Your input_length: 365 is bigger than 0.9 * max_length: 27. You might consider increasing your max_length manually, e.g. translator('...', max_length=400)


Translated Review: Estoy muy satisfecho con mi 2014 Nissan NV SL. Uso esta furgoneta para mis entregas de negocios y uso personal.


# Step 5: Load reference translations from file for BLEU score


In [28]:
with open("/content/reference_translations.txt", 'r') as file:
    ref_translations = [line.strip() for line in file.readlines()]

# Compute BLEU score
bleu_metric = evaluate.load("bleu")
bleu_result = bleu_metric.compute(predictions=[translated_text], references=[ref_translations])
print(f"BLEU Score: {bleu_result['bleu']}")

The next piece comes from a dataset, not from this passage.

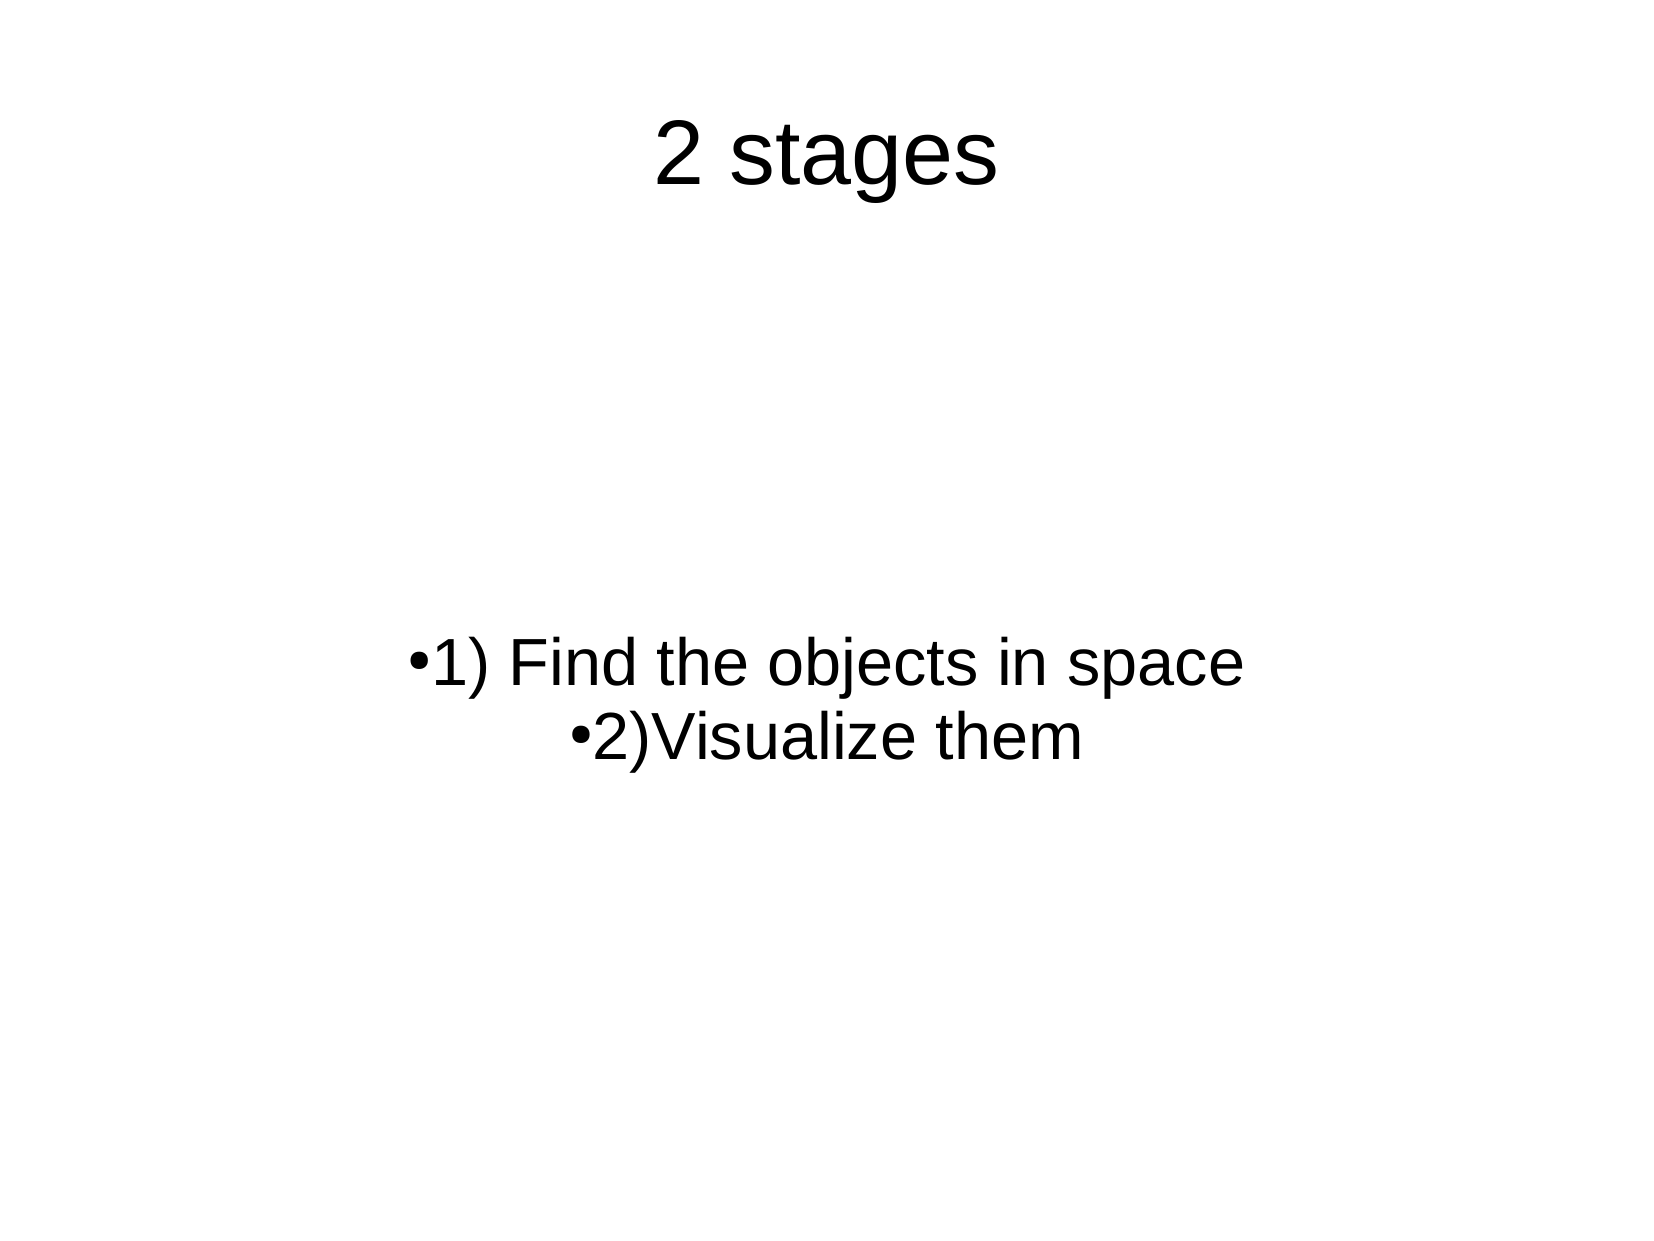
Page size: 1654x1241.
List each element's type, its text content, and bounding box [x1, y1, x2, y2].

BLEU Score: 0.6022774485691839


# Step 6: Extractive QA from the second review


In [29]:
qa_model = "deepset/minilm-uncased-squad2"
tokenizer = AutoTokenizer.from_pretrained(qa_model)
model = AutoModelForQuestionAnswering.from_pretrained(qa_model)

# Define question and context
context_text = reviews[1]
query = "What did he like about the brand?"

# Tokenize input
inputs = tokenizer(query, context_text, return_tensors="pt")

# Perform inference to get answer span
with torch.no_grad():
    outputs = model(**inputs)
start_position = torch.argmax(outputs.start_logits)
end_position = torch.argmax(outputs.end_logits) + 1
answer_ids = inputs['input_ids'][0][start_position:end_position]

# Decode answer
extracted_answer = tokenizer.decode(answer_ids)
print(f"Extracted Answer: {extracted_answer}")

Some weights of the model checkpoint at deepset/minilm-uncased-squad2 were not used when initializing BertForQuestionAnswering: ['bert.pooler.dense.bias', 'bert.pooler.dense.weight']
- This IS expected if you are initializing BertForQuestionAnswering from the checkpoint of a model trained on another task or with another architecture (e.g. initializing a BertForSequenceClassification model from a BertForPreTraining model).
- This IS NOT expected if you are initializing BertForQuestionAnswering from the checkpoint of a model that you expect to be exactly identical (initializing a BertForSequenceClassification model from a BertForSequenceClassification model).


Extracted Answer: ride quality, reliability


# Step 7: Summarize the last review


In [30]:
summarizer = pipeline("summarization", model="cnicu/t5-small-booksum")
final_review_text = reviews[-1]
summary_output = summarizer(final_review_text, max_length=53, min_length=50, do_sample=False)[0]['summary_text']

print(f"Summarized Review: {summary_output}")

Summarized Review: the Nissan Rogue provides me with the desired SUV experience without burdening me with an exorbitant payment; the financial arrangement is quite reasonable. I have hauled 12 bags of mulch in the back with the seats down and could have held more.